Study Design: Peribank, a research database of 46,641 pregnancies containing 12,017 data entry fields, was natural language processed using spaCy pretrained models, with Boolean and scalar data retained. Medications were corrected against MEDI-Ensemble using Levenshtein distance fuzzy matching. Post processing filtering left ~450,000 unique features that were assessed for predictive feature selection with scikit-learn. Logit regression was used for select features.
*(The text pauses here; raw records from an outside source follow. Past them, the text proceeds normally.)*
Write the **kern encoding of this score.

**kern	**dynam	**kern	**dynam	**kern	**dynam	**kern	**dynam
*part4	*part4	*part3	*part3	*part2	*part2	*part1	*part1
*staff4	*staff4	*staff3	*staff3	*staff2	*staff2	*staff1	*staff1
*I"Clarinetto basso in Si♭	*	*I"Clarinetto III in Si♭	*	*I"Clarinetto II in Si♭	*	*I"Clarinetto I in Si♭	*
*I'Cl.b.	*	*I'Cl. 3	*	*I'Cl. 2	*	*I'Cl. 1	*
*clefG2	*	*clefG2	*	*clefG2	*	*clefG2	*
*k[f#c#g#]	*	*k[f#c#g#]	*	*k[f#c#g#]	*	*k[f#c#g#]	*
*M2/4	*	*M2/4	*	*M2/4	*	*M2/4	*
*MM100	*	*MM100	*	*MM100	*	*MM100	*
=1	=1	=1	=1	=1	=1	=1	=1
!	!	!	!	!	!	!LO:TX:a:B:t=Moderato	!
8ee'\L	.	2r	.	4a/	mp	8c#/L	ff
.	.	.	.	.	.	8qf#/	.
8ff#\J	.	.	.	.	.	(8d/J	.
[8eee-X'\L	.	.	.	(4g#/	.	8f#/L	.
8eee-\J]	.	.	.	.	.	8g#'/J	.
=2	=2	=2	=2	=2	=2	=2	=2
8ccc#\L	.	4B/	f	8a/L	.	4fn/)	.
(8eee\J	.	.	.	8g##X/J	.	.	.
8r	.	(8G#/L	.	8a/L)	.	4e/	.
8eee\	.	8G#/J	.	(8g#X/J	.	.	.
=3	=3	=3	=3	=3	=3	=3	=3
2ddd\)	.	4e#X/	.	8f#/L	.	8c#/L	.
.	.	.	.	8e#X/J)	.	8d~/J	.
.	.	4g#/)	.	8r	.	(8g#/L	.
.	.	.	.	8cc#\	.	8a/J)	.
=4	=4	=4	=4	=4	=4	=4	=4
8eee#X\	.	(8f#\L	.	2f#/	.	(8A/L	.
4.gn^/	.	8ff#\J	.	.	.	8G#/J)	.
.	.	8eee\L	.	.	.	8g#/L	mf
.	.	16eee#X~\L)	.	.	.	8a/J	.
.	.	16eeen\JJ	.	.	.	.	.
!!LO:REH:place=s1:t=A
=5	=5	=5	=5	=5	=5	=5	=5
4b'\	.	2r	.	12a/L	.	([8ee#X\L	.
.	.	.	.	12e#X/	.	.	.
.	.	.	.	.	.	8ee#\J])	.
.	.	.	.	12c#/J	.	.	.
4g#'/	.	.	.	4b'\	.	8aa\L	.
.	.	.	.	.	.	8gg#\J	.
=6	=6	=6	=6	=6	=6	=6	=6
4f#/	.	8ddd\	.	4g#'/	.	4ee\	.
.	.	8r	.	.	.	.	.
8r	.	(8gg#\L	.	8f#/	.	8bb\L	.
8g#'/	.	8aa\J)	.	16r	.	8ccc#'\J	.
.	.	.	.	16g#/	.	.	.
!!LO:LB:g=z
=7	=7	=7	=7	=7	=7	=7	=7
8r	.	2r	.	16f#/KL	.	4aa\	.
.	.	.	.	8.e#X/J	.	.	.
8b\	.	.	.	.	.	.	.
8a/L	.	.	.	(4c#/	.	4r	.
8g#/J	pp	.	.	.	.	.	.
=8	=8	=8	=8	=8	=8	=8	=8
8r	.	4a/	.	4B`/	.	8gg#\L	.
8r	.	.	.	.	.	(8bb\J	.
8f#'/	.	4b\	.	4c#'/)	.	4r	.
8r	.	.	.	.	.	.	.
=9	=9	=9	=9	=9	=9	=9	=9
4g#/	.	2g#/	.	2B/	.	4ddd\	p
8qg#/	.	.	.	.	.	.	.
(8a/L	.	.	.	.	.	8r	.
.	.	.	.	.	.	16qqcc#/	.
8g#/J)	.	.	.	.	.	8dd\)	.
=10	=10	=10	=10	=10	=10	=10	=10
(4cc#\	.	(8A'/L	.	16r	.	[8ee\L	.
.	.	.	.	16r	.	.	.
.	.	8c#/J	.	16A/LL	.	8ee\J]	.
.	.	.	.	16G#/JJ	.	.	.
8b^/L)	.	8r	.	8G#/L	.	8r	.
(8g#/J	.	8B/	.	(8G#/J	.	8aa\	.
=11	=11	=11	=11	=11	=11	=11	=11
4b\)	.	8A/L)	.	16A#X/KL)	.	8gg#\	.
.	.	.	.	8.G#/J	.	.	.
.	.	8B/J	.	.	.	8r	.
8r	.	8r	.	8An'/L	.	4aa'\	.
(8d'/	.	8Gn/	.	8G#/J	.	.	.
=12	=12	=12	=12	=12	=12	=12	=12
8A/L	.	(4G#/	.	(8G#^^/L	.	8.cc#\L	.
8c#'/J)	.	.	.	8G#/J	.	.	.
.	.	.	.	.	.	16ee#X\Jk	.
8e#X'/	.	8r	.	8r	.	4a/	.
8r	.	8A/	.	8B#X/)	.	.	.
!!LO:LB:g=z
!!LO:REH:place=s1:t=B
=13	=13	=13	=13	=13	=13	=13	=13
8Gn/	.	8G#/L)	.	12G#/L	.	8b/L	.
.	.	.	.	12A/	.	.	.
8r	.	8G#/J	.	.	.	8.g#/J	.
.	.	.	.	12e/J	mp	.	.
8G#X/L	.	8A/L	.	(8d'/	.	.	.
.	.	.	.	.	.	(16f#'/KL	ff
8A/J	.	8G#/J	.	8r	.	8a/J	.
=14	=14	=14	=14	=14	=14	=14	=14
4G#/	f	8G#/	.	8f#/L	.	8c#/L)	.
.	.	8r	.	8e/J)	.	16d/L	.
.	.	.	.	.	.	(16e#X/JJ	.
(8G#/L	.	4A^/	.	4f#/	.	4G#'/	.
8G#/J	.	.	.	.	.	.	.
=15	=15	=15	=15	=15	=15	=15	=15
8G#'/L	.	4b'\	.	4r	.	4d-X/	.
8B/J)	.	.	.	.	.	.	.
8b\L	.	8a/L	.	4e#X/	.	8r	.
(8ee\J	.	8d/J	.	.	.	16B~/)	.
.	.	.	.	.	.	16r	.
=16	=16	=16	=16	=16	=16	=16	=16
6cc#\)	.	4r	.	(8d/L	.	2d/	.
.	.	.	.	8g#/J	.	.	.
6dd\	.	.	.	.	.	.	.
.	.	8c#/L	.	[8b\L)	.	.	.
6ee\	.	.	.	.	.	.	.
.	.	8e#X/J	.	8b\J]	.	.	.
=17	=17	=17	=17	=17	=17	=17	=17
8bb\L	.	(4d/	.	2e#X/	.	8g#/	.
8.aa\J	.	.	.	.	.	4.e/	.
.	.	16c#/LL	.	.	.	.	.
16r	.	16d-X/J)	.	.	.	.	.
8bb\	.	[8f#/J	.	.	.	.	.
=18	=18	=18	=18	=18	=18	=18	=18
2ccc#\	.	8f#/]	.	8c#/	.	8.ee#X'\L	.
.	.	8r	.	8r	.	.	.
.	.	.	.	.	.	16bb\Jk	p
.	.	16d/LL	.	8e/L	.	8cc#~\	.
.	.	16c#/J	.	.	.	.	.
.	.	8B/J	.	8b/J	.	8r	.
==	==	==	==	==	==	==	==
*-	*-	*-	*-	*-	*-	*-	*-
Results: There were 1374 IHCP pregnancies discovered in the database. Feature selection revealed top scoring predictors of IHCP (positive or negative) in decreasing score as T2DM as indication for antenatal testing, T2DM, metformin use at conception, white maternal race, white paternal race (both inclusive of Hispanic ethnicity), no medications at conception, tetanus vaccination, high alkaline phosphatase, high glucose, flu vaccination, and GA at admittance. Diabetes and metformin use were then assessed independently for risk. T2DM patients had increased risk for IHCP (OR 1.44, 95% CI 1.05-1.98, p=0.023) as did GDM (1.54, CI 1.31-1.81, p=3.5x10-7), while there was no association with Type I diabetes or metformin use independently. The associations were confirmed by Χ2 for T2DM (p=0.0029), GDM (p=1.3 x10-7) and metformin use (p=0.056) (Fig. A). A sub analyses of only diabetic patients of all types (n=5110) found metformin treated patients more likely to develop IHCP than others (14.0% vs. 10.8%) though it did not reach significance (p=0.17, Χ2) (Fig. B).
Conclusion:
The novel association of risk for IHCP with T2DM adds to the known association of GDM. Given the absence of association with T1DM, and the possible influence of metformin, the results support the theory that IHCP pathology is linked to hepatic insulin resistance.